Alleva (Istat): professioni ICT "vincenti" ma gravi i ritardi nelle competenze digitali e nell'organizzazione d’impresa

Economia, Welfare
Industria 4.0, in Italia lavoratori e imprese impreparati
(Teleborsa) - Il mercato del lavoro italiano rischia di perdere il treno della quarta rivoluzione industriale. Lo ha sottolineato il Presidente dell'Istat, Giorgio Alleva, in audizione al Senato: l’andamento dell’occupazione nelle professioni ICT nel periodo 2011-2016 è stato più favorevole di quello dell’occupazione nel suo complesso.
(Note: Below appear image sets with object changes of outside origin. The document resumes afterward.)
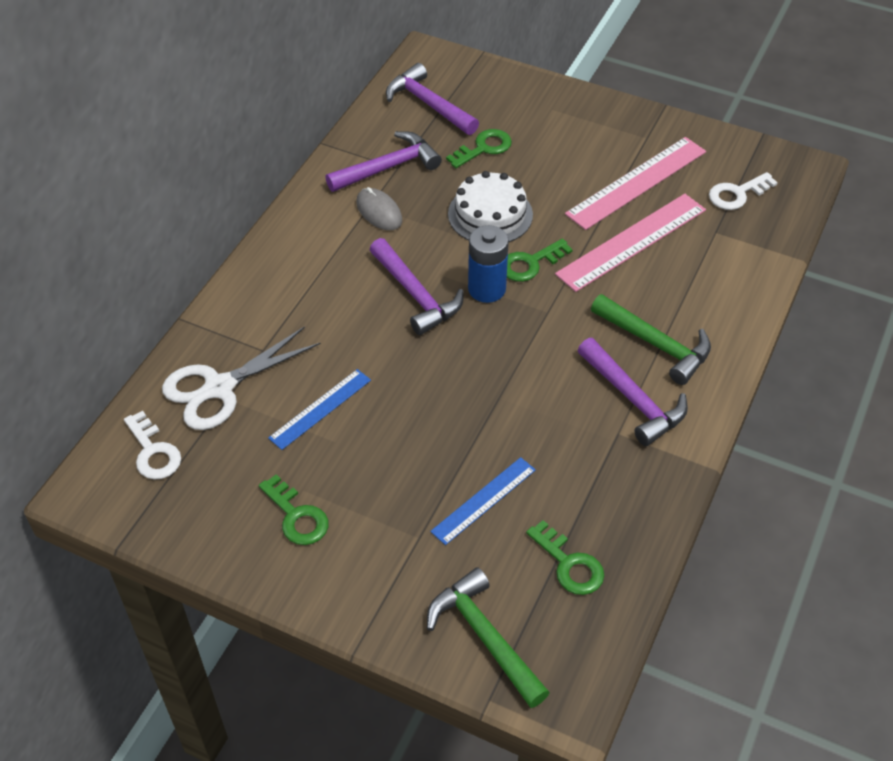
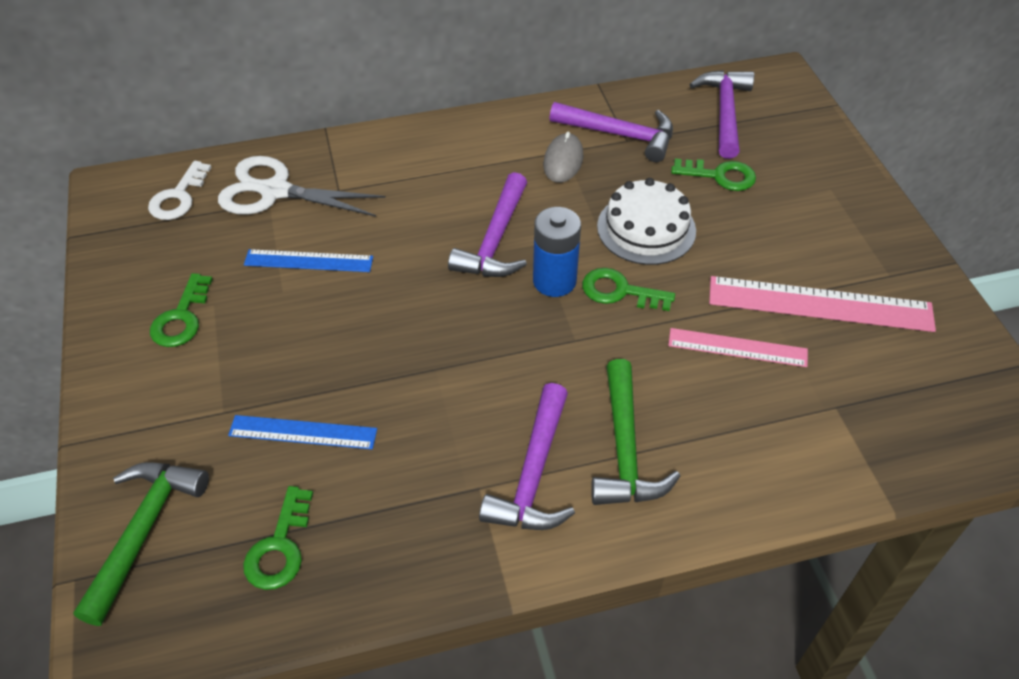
camera: 50 degrees right, 0 degrees up
pink ruler [555,194,706,292] -> pink ruler [668,328,808,367], size x0.60
white key [709,172,778,210] -> none

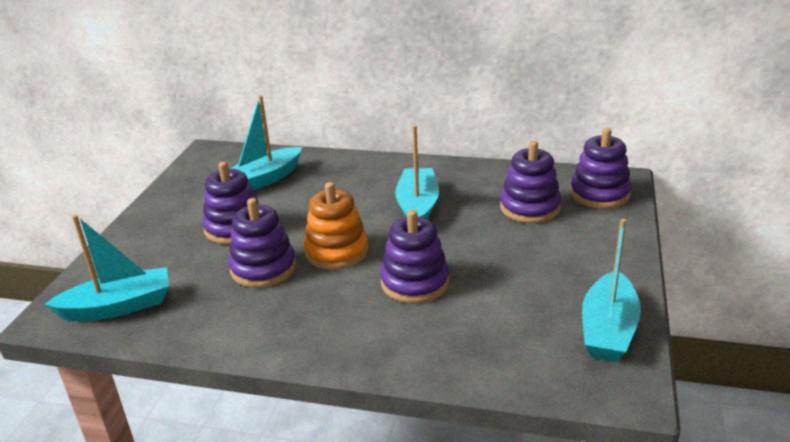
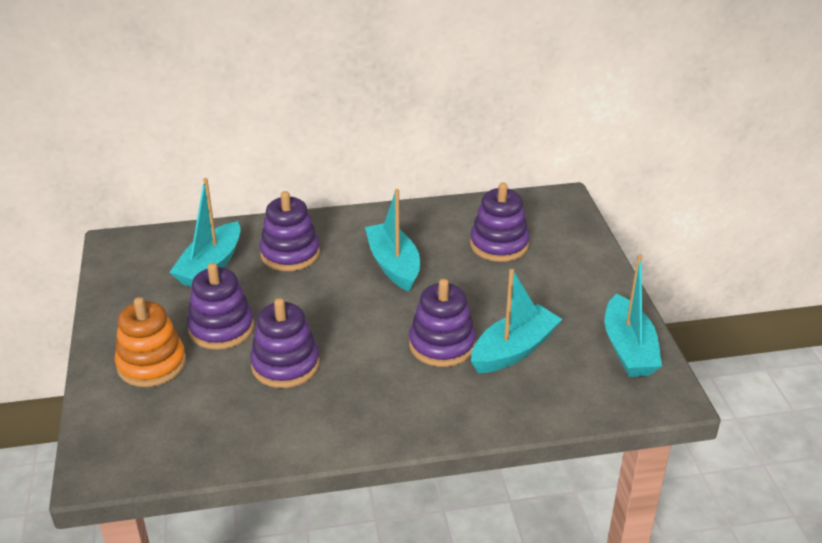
camera: 25 degrees left, 5 degrees up
turquoise boat [45,215,169,321] -> turquoise boat moved to [471,269,562,373]
orange stacking toy [303,182,368,270] -> orange stacking toy moved to [115,297,186,387]
purple stacking toy [570,128,632,209] -> purple stacking toy moved to [259,191,320,271]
Gli occupati in questo aggregato di professioni sono stimati nel 2016 in 750 mila persone, in aumento del 4,9% nell'ultimo anno (rispetto al +1,3% nel complesso dell’occupazione) e di oltre il 12% rispetto al 2011 (rispetto al +0,7% dell’occupazione totale). Tra le 27 professioni “vincenti” (con aumenti superiori alle 20 mila unità) figurano gli addetti agli affari generali, i tecnici della produzione manifatturiera, gli analisti e i progettisti di software e gli specialisti nei rapporti con il mercato e nel marketing.

Tuttavia l’Italia, tra i cinque maggiori paesi europei, mostra il più basso livello di diffusione delle competenze digitali: la percentuale della forze di lavoro che ne possiede è considerevolmente inferiore (il 23% contro il 32%) e il divario è ancora maggiore quando si considera l’insieme della popolazione in età di lavoro.

Inoltre, mentre nel 2016 in Europa almeno un adulto su dieci (il 10,8%) fra i 25 e i 64 anni ha partecipato a iniziative formative nelle ultime 4 settimane, il Belpaese si attesta al di sotto della media (8,3%). Fra gli individui in possesso al più del titolo secondario inferiore, la quota di quanti hanno partecipato ad attività formative scende addirittura al 2,3% (rispetto al 4,2% dell’UE 28).

Nonostante i piani di sostegno all'industria 4.0 permane anche il divario nell'organizzazione d’impresa e, in particolare, nel commercio elettronico. Un terzo delle aziende italiane non ritiene che valga la pena sostenere i costi di vendere online, perché non ripagati dai benefici (contro il 22% per l’insieme dell’Unione).